Se puso el sobretodo y el sombrero con premura y salió. El aire frío lo recibió
en el umbral; se le coló por las mangas del abrigo. Cuando llegó al pub del
puente de Chapelizod entró y pidió un ponche caliente.
El
propietario vino a servirle obsequioso, pero no se aventuró a dirigirle la
palabra. Había cuatro o cinco obreros en el establecimiento discutiendo el
valor de la hacienda de un señor del condado de Kildare. Bebían de sus grandes
vasos a intervalos y fumaban, escupiendo al piso a menudo y en ocasiones
barriendo el aserrín sobre los salivazos con sus botas pesadas. El señor Duffy
se sentó en su banqueta y los miraba sin verlos ni oírlos. Se fueron después de
un rato y él pidió otro ponche. Se sentó ante el vaso por mucho rato. El
establecimiento estaba muy tranquilo. El propietario estaba tumbado sobre el
mostrador leyendo el Herald y bostezando. De vez en cuando se oía un tranvía
siseando por la desolada calzada.
Sentado
allí, reviviendo su vida con ella y evocando alternativamente las dos imágenes
con que la concebía ahora, se dio cuenta de que estaba muerta, que había dejado
de existir, que se había vuelto un recuerdo. Empezó a sentirse desazonado. Se
preguntó qué otra cosa pudo haber hecho. No podía haberla engañado haciéndole
una comedia; no podía haber vivido con ella abiertamente. Hizo lo que creyó
mejor. ¿Tenía él acaso la culpa? Ahora que se había ido ella para siempre
entendió lo solitaria que debía haber sido su vida, sentada noche tras noche,
sola, en aquel cuarto. Su vida sería igual de solitaria hasta que él también
muriera, dejara de existir, se volviera un recuerdo -si es que alguien lo
recordaba.
Eran
más de las nueve cuando dejó el pub. La noche era fría y tenebrosa. Entró al
parque por el primer portón y caminó bajo los árboles esmirriados. Caminó por
los senderos yermos por donde habían andado cuatro años atrás. Por momentos
creyó sentir su voz rozar su oído, su mano tocando la suya. Se detuvo a
escuchar. ¿Por qué le había negado a ella la vida? ¿Por qué la condenó a
muerte? Sintió que su existencia moral se hacía pedazos.
Cuando
alcanzó la cresta de Magazine Hill se detuvo a mirar a lo largo del río y hacia
Dublín, cuyas luces ardían rojizas y acogedoras en la noche helada. Miró colina
abajo y, en la base, a la sombra del muro del parque, vio unas figuras caídas:
parejas. Esos amores triviales y furtivos lo colmaban de desespero. Lo carcomía
la rectitud de su vida; sentía que lo habían desterrado del festín de la vida.
Un ser humano parecía haberlo amado y él le negó la felicidad y la vida: la
sentenció a la ignominia y a morir de vergüenza.

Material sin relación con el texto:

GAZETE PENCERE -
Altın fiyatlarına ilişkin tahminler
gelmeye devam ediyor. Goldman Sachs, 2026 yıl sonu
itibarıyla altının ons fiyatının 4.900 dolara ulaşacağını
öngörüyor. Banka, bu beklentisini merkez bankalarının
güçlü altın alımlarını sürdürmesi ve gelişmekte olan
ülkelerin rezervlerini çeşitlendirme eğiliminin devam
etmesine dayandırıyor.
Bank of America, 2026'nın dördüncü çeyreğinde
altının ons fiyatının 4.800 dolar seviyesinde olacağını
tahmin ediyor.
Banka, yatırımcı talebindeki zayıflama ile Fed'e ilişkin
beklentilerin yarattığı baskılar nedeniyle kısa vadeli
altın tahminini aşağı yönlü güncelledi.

Sabía que las criaturas
postradas allá abajo junto a la muralla lo observaban y deseaban que acabara de
irse. Nadie lo quería; era un desterrado del festín de la vida. Volvió sus ojos
al resplandor gris del río, serpeando hacia Dublín.
Más
allá del río vio un tren de carga serpeando hacia la estación de Kingsbridge,
como un gusano de cabeza fogosa serpeando en la oscuridad, obstinado y
laborioso. Lentamente se perdió de vista; pero todavía sonó en su oído el
laborioso rumor de la locomotora repitiendo las sílabas de su nombre.
Regresó
lentamente por donde había venido, el ritmo de la máquina golpeando en sus
oídos. Comenzó a dudar de la realidad de lo que la memoria le decía. Se detuvo
bajo un árbol a dejar que murieran aquellos ritmos. No podía sentirla en la
oscuridad ni su voz podía rozar su oído. Esperó unos minutos, tratando de oír.
No se oía nada: la noche era de un silencio perfecto. Escuchó de nuevo:
perfectamente muda. Sintió que se había quedado solo.